Filae est en Bourse, Lamentable pour tous les généalogistes bénévoles qui ont indexés. Partager oui bien sur mais vendre du travail effectué par d'autres c'est de l'esclavage ou une boite d'intérim ??? Il ne faut plus mettre en ligne sa généalogie au risque qu'elle soit vendue par des profiteurs alors que le travail réalisé par le généalogiste n'est pas rétribué, un scandale rien d'étonnant à notre époque.J'ai quand même consulté ce site, rien d'intéressant d'apporter, un véritable leurre, et de plus ce qui est gratuit aujourd'hui n'est pas consultable et sera payant demain.
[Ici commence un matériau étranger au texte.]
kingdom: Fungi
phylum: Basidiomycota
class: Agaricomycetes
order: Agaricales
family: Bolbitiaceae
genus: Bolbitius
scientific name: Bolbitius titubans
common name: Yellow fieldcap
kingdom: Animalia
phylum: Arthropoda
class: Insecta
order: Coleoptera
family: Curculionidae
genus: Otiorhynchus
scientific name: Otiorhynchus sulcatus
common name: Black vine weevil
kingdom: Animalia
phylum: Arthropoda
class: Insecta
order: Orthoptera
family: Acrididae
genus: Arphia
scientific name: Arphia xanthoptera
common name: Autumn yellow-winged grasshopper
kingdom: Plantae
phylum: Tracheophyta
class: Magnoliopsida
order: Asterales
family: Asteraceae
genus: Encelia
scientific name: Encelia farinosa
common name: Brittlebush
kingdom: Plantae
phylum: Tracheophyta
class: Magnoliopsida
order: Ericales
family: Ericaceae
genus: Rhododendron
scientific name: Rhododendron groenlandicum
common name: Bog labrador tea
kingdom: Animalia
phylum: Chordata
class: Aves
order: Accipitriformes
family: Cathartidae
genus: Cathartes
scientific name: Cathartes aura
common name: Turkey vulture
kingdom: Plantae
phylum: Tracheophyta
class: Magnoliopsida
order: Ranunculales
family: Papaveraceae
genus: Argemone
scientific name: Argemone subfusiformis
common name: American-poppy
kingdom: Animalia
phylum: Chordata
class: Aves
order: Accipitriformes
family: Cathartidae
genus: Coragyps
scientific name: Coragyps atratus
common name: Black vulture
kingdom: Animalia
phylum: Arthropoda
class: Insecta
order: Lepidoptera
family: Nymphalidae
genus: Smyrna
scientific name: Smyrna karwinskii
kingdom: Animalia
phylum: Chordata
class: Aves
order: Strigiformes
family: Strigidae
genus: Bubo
Michel le 7 Décembre 2016 à 18h37

Outre le fait que ce site est un gros veau qui rame à mort Filae a effectivement intégralement aspiré les données de l'état civil de nombreuses archives départementales. il est plus que probable que cette aspiration massive a eu lieu avant le 1er décembre et l'entrée en vigueur du décret 2016-1036 qui est la soi disant brèche découverte par Toussaint Roze et ses petits vampires. Inutile de dire que les AD concernées sont sur les dents et les services juridiques aussi. Je pense qu'ils n'auront aucun mal a démontrer que la pompe de Filae à fonctionné hors délai (on indexe pas des millions d'actes en 5 jours, même à Madagascar). Par ailleurs des modèles de licence adaptés au nouveaux textes sont déjà en cours d'adoption permettant, pour les départements qui le souhaitent de récupérer une (toute petite) part de ce que Filae compte empocher. Nous retiendrons surtout que là ou un peu de tact et de politesse aurait pu leur garantir un accès libre et gratuit sur la plupart des fonds et une collaboration avec les AD, les méthodes de gougnafier de M Roze et de ses conseils juridique vont à nouveau braquer l'ensemble du monde des archives et de la généalogie contre ce site et ces pratiques.